(Monólogo Harpa, Cena nº 14)
É... Hoje à tarde, quando o tempo deixou-me respirar, coloquei-me a reler a Lingüística de Ferdinand de Saussure. Foi bom rever os conceitos do ‘signo’. E tem dois conceitos que me chamam a reflexão:
O primeiro, relaciona-se a ‘ideias artificiais porque são criadas especialmente para a comunicação’, o segundo, afirma que ‘trata-se de representação no sentido de que substituem o objeto a conhecer, apresentando-o aos indivíduos’.
Pois bem... No primeiro, posso teorizar a concretude que é você ou que você teima em apresentar para mim. Falar de você é falar de uma artificialidade ímpar. Mesmo assim, claro, comunica. Comunica o que o coração não quer saber, o que os olhos se recusam a ver, o que os ouvidos se escondem para não ouvir.
O segundo conceito é que me chama mais a atenção. ‘Representação’, ‘Substituição’, ‘Objeto’, ‘Conhecer’ e ‘Apresentação’. Em cada categoria dessa, fui aos poucos, vendo um todo que não se fecha, não se acaba, mas se constitui naquilo que eu sei, mas que não gosto de saber sobre você e por isso nego a todo instante a sua existência.
Mas, não posso agora mais negar... Nossa como você está em tudo isto!
Representa um ser que não se apresenta na enunciação; Substitui a mentira por verdade numa naturalidade sobrenatural; Objetiva-se e, por isso, não subjetiva e ab-jeta o sujeito próximo de ti; Conhece a marca profunda do ser que para mim não-é, e, uma vez não-sendo, não deixa-se ser... Apresenta-se como uma farsa, uma inteligência que serve apenas a você e a seu mundo cheio de traça.
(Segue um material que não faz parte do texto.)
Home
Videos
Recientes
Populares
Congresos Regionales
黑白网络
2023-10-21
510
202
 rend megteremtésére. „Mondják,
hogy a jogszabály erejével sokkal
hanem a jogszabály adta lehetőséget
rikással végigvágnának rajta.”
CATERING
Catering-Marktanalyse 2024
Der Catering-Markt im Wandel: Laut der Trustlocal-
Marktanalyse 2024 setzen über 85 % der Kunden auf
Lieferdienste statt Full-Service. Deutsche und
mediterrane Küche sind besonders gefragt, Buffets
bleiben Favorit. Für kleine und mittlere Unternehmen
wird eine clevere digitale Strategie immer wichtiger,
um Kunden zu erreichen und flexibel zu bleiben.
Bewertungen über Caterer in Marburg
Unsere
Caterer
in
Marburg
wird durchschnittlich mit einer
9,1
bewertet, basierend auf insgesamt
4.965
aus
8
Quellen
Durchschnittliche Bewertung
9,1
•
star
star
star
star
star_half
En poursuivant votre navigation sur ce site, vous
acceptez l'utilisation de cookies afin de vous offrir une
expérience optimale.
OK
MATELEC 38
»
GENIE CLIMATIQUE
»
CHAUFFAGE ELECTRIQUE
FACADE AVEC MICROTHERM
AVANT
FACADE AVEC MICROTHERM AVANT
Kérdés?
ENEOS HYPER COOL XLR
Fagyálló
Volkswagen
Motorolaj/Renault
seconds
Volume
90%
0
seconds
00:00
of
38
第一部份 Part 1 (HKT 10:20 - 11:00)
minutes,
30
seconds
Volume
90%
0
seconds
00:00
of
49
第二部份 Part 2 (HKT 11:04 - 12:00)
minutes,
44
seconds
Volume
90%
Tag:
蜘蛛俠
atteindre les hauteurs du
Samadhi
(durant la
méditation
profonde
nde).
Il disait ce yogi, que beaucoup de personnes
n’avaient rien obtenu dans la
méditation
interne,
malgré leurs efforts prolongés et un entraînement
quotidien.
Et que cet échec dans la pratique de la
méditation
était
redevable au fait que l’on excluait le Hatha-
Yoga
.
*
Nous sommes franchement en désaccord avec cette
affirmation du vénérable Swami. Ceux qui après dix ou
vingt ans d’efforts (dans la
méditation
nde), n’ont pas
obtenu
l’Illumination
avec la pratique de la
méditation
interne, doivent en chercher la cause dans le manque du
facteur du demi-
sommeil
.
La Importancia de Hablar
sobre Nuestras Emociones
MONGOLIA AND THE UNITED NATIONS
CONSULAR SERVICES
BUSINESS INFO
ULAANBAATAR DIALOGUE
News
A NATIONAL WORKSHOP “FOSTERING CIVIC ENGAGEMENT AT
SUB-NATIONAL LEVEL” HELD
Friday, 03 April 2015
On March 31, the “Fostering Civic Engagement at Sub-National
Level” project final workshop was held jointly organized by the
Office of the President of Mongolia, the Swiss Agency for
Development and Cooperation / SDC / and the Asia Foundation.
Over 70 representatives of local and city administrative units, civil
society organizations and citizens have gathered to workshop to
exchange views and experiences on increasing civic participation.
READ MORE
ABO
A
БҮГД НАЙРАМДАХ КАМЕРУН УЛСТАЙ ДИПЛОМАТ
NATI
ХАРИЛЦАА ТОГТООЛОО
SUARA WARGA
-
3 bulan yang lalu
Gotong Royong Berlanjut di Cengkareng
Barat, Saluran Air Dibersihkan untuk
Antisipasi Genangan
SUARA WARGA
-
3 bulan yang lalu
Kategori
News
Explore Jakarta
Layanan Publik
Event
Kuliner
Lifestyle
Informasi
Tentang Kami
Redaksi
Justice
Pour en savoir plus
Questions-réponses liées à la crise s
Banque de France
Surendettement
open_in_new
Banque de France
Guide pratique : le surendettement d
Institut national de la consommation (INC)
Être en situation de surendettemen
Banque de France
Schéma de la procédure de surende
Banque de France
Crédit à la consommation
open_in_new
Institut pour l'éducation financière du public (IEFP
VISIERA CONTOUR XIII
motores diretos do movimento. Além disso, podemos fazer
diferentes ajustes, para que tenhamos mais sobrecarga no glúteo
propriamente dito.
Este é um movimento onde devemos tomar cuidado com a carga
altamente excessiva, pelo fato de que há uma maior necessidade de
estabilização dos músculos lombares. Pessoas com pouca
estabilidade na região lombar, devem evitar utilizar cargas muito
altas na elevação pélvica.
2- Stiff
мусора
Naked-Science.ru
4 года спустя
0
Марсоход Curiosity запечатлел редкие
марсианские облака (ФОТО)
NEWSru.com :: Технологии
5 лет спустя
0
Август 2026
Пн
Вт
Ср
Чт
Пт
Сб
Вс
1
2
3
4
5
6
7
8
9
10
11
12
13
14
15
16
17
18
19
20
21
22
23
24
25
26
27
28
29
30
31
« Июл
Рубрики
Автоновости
Quais pecados em cometi para merecer alguém assim?... Um ‘ninguém’ que não deve atender nem pelo pré-nome de Zé (o Zé Ninguém) posto que Zé é alguém... Um alguém que se lança a vida não como ‘lança’, mas como ‘caça’ e sendo caçador invade a vida e vive-a, plenamente!
Hoje, quando lembro de ti... Ah! Hoje quando lembro de ti ...
O que vejo é o signo de:
um rosto metade que não olha de frente, não encara, não examina a elegância das madrugadas...
um olho sem ‘menina’ que arbitrariamente esconde o que olha para propor julgamentos insanos, covardes...
uma boca sem céu, aberta apenas para proferir reticências, negatividades, palavras sem cor que vivem ao sabor do calor da intolerância, do preconceito, do estereótipo e de angustiantes profecias.
uma língua que preferiu morrer a míngua que servir-se de meu corpo, posto que, ‘corpo’ é apenas um signo, uma palavra do dicionário que não tem valor de comunicação porque sempre foi prezada para compor teu vocabulário, e, desprezada para re-significar nossa história.
F. de Saussurre, diz que: “O signo é sistemático porque não funciona isoladamente” Mas, você, contraria o pensamento do autor... Você acha que se basta, que se complementa, que se acentua, que se evidencia apenas porque chega, e, chegar já te conforta!
O que você não sabe é que o que mais chama atenção em você não é o teu ‘chegar’ porque nada denota de novo, de bem, de belo, de justo, mas sim, as tuas pragas, jogadas no celeiro de teu pragmatismo, isto que te torna anti-social, não-querido, não-aceito, desprezível e revela a expressão do que desejas ocultar!
Por isso, amado, minhas últimas palavras a você, serão estas:
/amado, signo solitário, que aqui não é o que parece ser/
Não o aceito mais como meu signo, meu céu não assume você, estrelas não te contornam mais...
Não aceito mais suas condições de não deixar-me ser, e, de querer anular-me em toda constelação.
Você chegou como promessa e em promessa continuou, teu tempo passou e agora nego a visão que tenho de ti, mas não posso negar a percepção.
A percepção está aqui comigo e tenho conseguido não revelá-la a mais ninguém. Quando alguém me pergunta por ti, desconverso, não tenho versos para cantar-te, falta-me um signo, uma palavra que possa acentuá-lo em minha vida, sobra-me o dissolúvel sentido de estar contigo...
Eu sou um signo que vivo sem ti... Tu és um signo que ‘acho eu’ sobrevive sem mim... Não (sobre)vivemos quando estávamos juntos... Somos palavras ocas, não sentimos o estado do verbo, faltou-nos a ação que nos daria alma, trouxemos o significado da ausência, e, em doses homeopáticas nos presentiamos com a felicidade que se chama finitude!